X_pipe.fit(X_train,y_train)
X_train_proc = X_pipe.transform(X_train)
X_test_proc = X_pipe.transform(X_test)



test different classifiers

In [None]:
from sklearn.naive_bayes import MultinomialNB
from sklearn.linear_model import SGDClassifier
from sklearn.tree import DecisionTreeClassifier
from sklearn.svm import SVC

from sklearn import metrics

clasifiers = [
    ("naive bayes",MultinomialNB()),
    ("clf",SGDClassifier(loss='hinge', penalty='l2',alpha=1e-3, random_state=42,max_iter=5, tol=None)),
    ("decision tree",DecisionTreeClassifier(max_depth=5)),
    ("Linear SVM",SVC(kernel="linear", C=0.025)),
    ("RBF SVM",SVC(gamma=2, C=1))
]

for name,classif in clasifiers:
    classif.fit(X_train_proc,y_train)
    y_test_pred = classif.predict(X_test_proc)
    
    print(name)
    print(metrics.classification_report(y_test,y_test_pred))
    print("---------------------------------------------------------------------")



Most classifiers correctly label all the "ham" messages (note that our dataset has around 6 times more "ham" then "Spam"), but the clf and the RBF SVM have better precission at labeling "spam". 
Since one of my sources recomends clf for text processing we continue with that.

now find the most obtimal parameters

In [None]:
from sklearn.model_selection import GridSearchCV

#at clasifier to pipeline
#X_pipe.steps.append(("clf",SGDClassifier(loss='hinge', penalty='l2',alpha=1e-3, random_state=42,max_iter=5, tol=None)))
X_pipe = Pipeline([
    #go from text to feature vector (includes detection of stopwords,...) with occurences
    ("cntvec",CountVectorizer(ngram_range = (1,2))),
    #from count to term frequencies
    ("TfidTrans",TfidfTransformer(use_idf=False)),
    #classifier
    #("clf",SGDClassifier(loss='hinge', penalty='l2',alpha=1e-3, random_state=42,max_iter=5, tol=None))
    ("RBF_SVM",SVC(gamma=2, C=1))
])


#grid of possible parameters
#names: stepname in pipeline__parameter name
parameters = {
    #'cntvec__ngram_range': [(1, 1), (1, 2)],
    'TfidTrans__use_idf': (True, False),
    #'clf__alpha': (1e-2, 1e-3),
    #'RBF_SVM__gamma': (1e-1,1e+1), #first try
    'RBF_SVM__gamma': (1,5,1e+1),
    #'RBF_SVM__C': (1e-2,1e+2) #first try
    'RBF_SVM__C': (1e-2,1e-1,1)
    }

#search object
gs_clf = GridSearchCV(X_pipe, parameters, cv=5, n_jobs=1)

gs_clf = gs_clf.fit(X_train, y_train)


for param_name in sorted(parameters.keys()):
    print("%s: %r" % (param_name, gs_clf.best_params_[param_name]))

    
y_test_pred = gs_clf.predict(X_test)
print(metrics.classification_report(y_test,y_test_pred))


For clf
The parameters:
* use_idf = False
* alpha = 0.001
* and ngram_range = (1,2)

give the best results.
It labels only 2% more spam messages then our initial guess (81%)

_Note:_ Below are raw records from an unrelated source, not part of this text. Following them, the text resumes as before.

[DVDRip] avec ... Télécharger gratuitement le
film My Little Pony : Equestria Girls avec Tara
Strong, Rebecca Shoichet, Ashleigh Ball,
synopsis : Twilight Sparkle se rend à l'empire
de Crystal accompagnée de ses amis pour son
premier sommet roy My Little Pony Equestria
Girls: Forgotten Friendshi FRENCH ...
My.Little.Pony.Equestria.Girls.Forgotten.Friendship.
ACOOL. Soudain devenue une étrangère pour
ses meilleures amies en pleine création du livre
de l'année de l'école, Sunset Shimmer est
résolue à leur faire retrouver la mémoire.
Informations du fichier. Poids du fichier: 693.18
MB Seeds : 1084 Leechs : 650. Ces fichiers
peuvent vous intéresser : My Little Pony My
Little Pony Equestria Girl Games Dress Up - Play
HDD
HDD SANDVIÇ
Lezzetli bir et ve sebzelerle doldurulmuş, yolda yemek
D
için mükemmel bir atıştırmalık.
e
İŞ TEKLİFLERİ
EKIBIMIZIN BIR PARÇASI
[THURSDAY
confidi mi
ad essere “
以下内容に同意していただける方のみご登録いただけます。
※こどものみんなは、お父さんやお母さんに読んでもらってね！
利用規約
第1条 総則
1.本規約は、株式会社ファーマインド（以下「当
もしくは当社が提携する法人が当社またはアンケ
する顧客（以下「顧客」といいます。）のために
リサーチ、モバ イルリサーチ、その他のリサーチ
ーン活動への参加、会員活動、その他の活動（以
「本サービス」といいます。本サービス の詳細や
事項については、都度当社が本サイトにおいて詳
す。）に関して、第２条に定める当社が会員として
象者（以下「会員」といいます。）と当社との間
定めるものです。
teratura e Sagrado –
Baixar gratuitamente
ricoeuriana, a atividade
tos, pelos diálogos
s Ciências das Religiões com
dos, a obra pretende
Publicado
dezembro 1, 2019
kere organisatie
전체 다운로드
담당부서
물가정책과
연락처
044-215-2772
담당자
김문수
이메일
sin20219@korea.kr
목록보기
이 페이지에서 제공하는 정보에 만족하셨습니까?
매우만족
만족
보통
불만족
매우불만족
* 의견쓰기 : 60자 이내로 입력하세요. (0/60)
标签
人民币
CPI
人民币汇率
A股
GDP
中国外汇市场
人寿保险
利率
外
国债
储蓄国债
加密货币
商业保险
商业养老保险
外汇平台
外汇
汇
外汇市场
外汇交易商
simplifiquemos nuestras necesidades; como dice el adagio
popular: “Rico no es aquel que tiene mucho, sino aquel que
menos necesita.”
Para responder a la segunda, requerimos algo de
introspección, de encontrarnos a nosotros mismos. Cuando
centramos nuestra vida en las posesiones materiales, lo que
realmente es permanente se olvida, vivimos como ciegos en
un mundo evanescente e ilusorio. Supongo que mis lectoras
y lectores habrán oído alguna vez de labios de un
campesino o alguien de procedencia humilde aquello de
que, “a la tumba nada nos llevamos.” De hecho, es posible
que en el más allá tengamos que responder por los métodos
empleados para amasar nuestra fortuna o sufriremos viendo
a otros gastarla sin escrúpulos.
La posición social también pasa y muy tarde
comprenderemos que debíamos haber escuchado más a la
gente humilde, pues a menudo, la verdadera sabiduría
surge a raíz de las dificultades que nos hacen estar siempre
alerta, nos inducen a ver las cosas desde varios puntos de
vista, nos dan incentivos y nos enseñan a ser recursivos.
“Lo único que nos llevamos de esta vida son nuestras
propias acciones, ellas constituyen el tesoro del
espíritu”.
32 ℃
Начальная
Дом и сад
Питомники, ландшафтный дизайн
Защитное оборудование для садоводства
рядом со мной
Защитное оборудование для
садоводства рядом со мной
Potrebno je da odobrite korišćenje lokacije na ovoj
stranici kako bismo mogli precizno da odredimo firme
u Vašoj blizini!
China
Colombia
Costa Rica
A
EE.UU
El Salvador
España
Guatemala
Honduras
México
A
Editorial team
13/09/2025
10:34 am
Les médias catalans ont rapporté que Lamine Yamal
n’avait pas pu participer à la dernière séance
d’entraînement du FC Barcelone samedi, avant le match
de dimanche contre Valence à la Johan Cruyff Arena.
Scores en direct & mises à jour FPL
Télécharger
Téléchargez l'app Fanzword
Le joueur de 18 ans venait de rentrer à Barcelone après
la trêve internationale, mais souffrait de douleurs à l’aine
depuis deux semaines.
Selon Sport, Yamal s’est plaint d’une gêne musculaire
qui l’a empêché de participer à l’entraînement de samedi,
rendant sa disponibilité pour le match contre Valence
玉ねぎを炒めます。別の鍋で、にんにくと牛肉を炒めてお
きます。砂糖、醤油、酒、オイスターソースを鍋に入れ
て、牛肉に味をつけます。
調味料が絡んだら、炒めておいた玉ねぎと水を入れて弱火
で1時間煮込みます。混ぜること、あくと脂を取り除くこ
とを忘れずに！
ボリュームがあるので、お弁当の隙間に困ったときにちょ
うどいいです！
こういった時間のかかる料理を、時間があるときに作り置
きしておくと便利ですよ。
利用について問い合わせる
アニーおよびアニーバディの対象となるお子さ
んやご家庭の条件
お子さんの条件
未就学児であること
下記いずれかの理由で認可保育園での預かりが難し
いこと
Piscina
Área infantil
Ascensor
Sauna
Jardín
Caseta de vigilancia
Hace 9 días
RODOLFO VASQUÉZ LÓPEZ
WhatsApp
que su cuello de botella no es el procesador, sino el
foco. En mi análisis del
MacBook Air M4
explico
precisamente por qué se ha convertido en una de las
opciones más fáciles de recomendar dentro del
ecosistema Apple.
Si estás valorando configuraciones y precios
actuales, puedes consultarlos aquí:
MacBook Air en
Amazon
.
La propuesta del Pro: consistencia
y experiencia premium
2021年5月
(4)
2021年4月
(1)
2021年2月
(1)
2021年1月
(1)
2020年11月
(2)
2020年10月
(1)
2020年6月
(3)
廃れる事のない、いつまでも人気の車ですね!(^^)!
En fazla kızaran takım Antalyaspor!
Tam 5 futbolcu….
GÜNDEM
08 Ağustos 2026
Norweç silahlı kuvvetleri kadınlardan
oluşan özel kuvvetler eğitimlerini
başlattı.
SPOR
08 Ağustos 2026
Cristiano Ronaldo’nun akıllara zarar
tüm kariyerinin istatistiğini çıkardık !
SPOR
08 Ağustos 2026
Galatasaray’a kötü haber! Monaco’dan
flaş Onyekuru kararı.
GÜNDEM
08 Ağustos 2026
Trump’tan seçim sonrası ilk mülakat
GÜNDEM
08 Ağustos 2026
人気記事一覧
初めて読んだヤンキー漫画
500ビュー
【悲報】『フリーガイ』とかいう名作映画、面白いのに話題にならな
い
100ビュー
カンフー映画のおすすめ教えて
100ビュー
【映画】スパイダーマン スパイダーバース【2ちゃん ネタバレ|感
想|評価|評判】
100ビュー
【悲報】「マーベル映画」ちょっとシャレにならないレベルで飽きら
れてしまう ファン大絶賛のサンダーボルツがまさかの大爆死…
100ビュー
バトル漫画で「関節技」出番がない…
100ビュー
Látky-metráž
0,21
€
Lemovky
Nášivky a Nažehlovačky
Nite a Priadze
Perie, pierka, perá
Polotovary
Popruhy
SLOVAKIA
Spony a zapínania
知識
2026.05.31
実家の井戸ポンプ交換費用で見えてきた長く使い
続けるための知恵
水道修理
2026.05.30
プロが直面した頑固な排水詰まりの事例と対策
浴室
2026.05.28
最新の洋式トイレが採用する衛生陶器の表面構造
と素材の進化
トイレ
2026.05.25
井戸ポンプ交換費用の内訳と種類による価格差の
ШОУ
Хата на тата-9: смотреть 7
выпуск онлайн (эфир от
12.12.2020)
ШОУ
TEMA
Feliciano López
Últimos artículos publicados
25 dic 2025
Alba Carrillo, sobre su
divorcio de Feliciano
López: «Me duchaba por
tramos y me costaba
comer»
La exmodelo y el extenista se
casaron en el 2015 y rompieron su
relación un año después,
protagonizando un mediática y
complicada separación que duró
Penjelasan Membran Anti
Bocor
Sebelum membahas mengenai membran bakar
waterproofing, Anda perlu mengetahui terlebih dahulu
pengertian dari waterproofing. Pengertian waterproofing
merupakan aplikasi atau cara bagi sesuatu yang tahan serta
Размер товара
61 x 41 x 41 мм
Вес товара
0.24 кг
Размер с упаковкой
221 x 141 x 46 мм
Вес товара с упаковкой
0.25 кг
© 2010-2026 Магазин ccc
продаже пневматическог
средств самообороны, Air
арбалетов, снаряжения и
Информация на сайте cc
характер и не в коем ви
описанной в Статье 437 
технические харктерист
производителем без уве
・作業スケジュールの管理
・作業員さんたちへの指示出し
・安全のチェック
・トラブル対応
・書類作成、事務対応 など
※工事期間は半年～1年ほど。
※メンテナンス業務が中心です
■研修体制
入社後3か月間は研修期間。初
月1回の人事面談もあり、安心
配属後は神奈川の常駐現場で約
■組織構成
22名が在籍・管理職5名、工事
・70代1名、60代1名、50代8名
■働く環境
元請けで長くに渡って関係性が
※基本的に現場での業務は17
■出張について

for RBF SVM the following parameters were the best:
* C = 100
* gamma = 0.1
* use_idf = True
* ngram_range = (1,2)

The labeling of "spam" has improved with 15% (to 93%) outperforming the clf. However it introduces some (altough very few) false spam labels. 

A further zoom in the parameters might improve even more.

A second attemp for the SVM (with other parameter grid) gives the following as best:
* C = 1
* gamma = 1
* use_idf = False

This is much closer to the original parameters used when testing the different clasifiers and the results are also musch closer: an 7% increase in "spam" labels and no false "spam". Clearly the amount of false spam has a bigger effect on the accuracy the false "ham".